* **Exercise passage**:
I started sharing my emotions on paper when I was a teen. That way I didn’t have to worry about talking with a person standing in front of me. I could just create and try understand what was going on in privacy and maybe one day let it be seen.

I read that sensitivity is like missing a layer of skin. It must be why I can feel chilly when there are dozens of people around me. A crowd can warm me up and leave me electrified with excitement from the buzz of it, craving more of it, or I can feel frozen if there’s tension and judgement. If there’s too much going on I might try to drown it all out with distractions like alcohol. I’ve been told to toughen up as if that’ll stop me noticing when someone or something is a little bit off. As if I can switch into a careless robot.

Many people have called me brave for doing things on my own. It’s weird being called brave for something that feels as easy as breathing. I often feel relieved when I put my phone on airplane mode, but other people call this an act of ‘self-control’. Sensitivity might sound like a limiting belief, yet acknowledging it has actually helped me make sense of why I sometimes feel things so deeply and why I often need space for myself to process the world around me. It’s helped me understand that what I am feeling is not always because of me or my feelings. I realise now how much of an impact certain people, places and content can have on me.

* **Given data**:
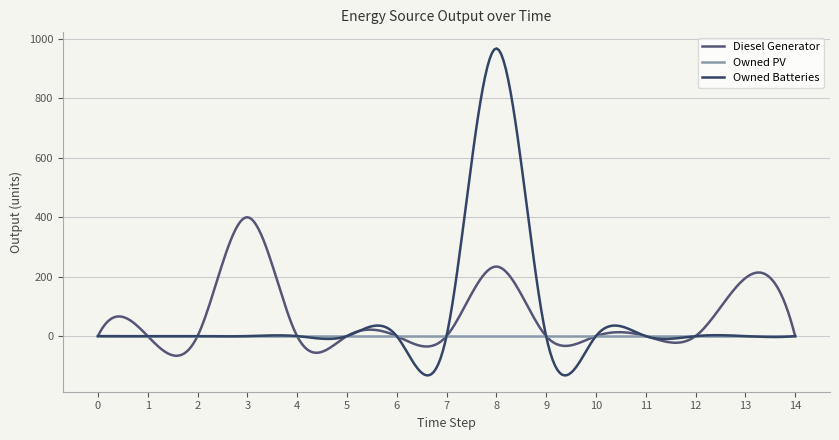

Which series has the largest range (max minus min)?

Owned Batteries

* **Exercise A**:
Reproduce word for word the stretch of the passage on sensitivity from "I read that" through "a careless robot.".
* **Exercise B**:
Summarize the passage on sensitivity in two sentences.
The material above is separate from the passage on sensitivity.

* **Task solution A**:
I read that sensitivity is like missing a layer of skin. It must be why I can feel chilly when there are dozens of people around me. A crowd can warm me up and leave me electrified with excitement from the buzz of it, craving more of it, or I can feel frozen if there’s tension and judgement. If there’s too much going on I might try to drown it all out with distractions like alcohol. I’ve been told to toughen up as if that’ll stop me noticing when someone or something is a little bit off. As if I can switch into a careless robot.

* **Task solution B**:
The writer, who began putting emotions on paper as a teen, likens sensitivity to missing a layer of skin, so a crowd can either electrify or freeze the writer, and too much going on may lead to distractions like alcohol. Others call the writer brave or self-controlled for things that feel easy, and acknowledging sensitivity has helped explain why feelings run so deep, why space is needed to process the world, and how strongly certain people, places and content have an impact.